When a developer frequently contributes to Ceph, (s)he is granted access to the VPN that allows her/him to schedule integration tests. For instance Abhishek Lekshmanan and Nathan Cutler who routinely run and analyze integration tests for backports now have access to the community lab and can do that on their own. But the process to get access to the VPN takes weeks and the learning curve to use it properly is significant.

Although it is mostly invisible to the community lab user, the system administration workload to keep it running is significant. Dan Mick, Zack Cerza and others fix problems on a daily basis. As the size of the community lab grows, this workload increases and requires skills that are difficult to acquire.

Simplifying the workflow with public OpenStack clouds

As of July 2015, it became possible to run integration tests on public OpenStack clouds. More importantly, it takes less than one hour for a new developer to register and schedule an integration test. This new facility can be leveraged to simplify the workflow as follows:

  • The Developer submits a pull request
  • The Developer is required to attach a successfull run of integration tests demonstrating the feature or the bug fix
  • After the Reviewer is satisfied with the pull request, it is merged.

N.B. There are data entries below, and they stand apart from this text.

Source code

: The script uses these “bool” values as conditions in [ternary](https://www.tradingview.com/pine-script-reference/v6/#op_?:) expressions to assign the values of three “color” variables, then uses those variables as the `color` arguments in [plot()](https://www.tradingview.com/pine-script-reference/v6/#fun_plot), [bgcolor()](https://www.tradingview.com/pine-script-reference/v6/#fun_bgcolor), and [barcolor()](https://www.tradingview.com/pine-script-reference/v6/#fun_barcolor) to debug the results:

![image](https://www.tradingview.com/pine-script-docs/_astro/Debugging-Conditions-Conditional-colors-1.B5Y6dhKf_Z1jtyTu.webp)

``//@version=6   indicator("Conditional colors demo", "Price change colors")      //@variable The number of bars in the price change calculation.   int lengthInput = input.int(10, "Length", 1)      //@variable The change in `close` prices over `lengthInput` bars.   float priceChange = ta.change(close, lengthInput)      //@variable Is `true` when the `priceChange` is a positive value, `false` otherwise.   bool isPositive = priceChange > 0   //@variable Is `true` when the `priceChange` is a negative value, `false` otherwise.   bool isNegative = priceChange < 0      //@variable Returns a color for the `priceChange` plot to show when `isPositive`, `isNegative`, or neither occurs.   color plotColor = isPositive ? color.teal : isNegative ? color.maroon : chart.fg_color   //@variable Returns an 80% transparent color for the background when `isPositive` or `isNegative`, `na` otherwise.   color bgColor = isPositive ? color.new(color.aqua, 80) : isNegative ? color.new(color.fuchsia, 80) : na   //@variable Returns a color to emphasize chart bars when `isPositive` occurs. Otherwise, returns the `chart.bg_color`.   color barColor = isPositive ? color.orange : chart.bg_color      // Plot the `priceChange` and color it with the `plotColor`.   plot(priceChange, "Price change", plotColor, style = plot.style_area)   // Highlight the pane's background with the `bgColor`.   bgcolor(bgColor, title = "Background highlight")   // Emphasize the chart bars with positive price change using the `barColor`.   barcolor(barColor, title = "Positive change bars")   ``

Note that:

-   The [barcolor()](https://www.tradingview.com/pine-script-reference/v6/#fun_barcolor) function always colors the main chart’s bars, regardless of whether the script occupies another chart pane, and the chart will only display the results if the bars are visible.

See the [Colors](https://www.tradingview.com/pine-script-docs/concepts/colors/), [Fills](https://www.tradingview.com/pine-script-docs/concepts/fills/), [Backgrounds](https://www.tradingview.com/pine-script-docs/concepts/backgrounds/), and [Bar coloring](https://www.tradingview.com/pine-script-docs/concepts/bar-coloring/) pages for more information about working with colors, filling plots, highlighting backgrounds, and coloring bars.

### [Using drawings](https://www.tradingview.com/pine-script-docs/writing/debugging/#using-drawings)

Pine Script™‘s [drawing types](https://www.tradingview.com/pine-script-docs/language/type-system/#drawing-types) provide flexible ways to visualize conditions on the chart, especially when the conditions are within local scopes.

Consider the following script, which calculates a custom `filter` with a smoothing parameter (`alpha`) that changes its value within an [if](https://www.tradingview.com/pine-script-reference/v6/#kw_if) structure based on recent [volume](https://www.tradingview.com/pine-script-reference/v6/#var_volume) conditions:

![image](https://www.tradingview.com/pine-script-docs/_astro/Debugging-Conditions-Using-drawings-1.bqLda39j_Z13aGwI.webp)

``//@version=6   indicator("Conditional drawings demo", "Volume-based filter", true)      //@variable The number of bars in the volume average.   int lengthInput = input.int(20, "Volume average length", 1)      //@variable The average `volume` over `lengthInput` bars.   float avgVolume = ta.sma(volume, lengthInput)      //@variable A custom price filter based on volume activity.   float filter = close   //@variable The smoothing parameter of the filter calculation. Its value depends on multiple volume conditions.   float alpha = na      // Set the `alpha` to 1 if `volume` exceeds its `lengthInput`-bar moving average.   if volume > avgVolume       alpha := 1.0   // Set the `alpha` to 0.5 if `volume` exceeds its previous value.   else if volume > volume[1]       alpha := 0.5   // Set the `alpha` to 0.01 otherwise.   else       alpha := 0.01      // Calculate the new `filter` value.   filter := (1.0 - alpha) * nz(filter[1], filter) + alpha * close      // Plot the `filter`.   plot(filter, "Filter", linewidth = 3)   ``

There is no need for a Tester because the Developer now has the ability to run integration tests and interpret the results.

The interpretation of the test results is simpler because there is only one pull request for a run. The Developer can compare her/his run to a recent run from the community lab to verify the unmodified code passes. (S)He also can debug a failed test in interactive mode.

Contrary to the community lab, the test cluster has a short life span and requires no system administration skills. It is created in the cloud, on demand, and can be destroyed as soon as the results have been analyzed.

The learning curve to schedule and interpret integration tests is reduced. The Developer needs to know about the teuthology-openstack command and how to interpret a test failure. But (s)he does not need the other teuthology-* commands nor does (s)he have to get access to the VPN of the community lab.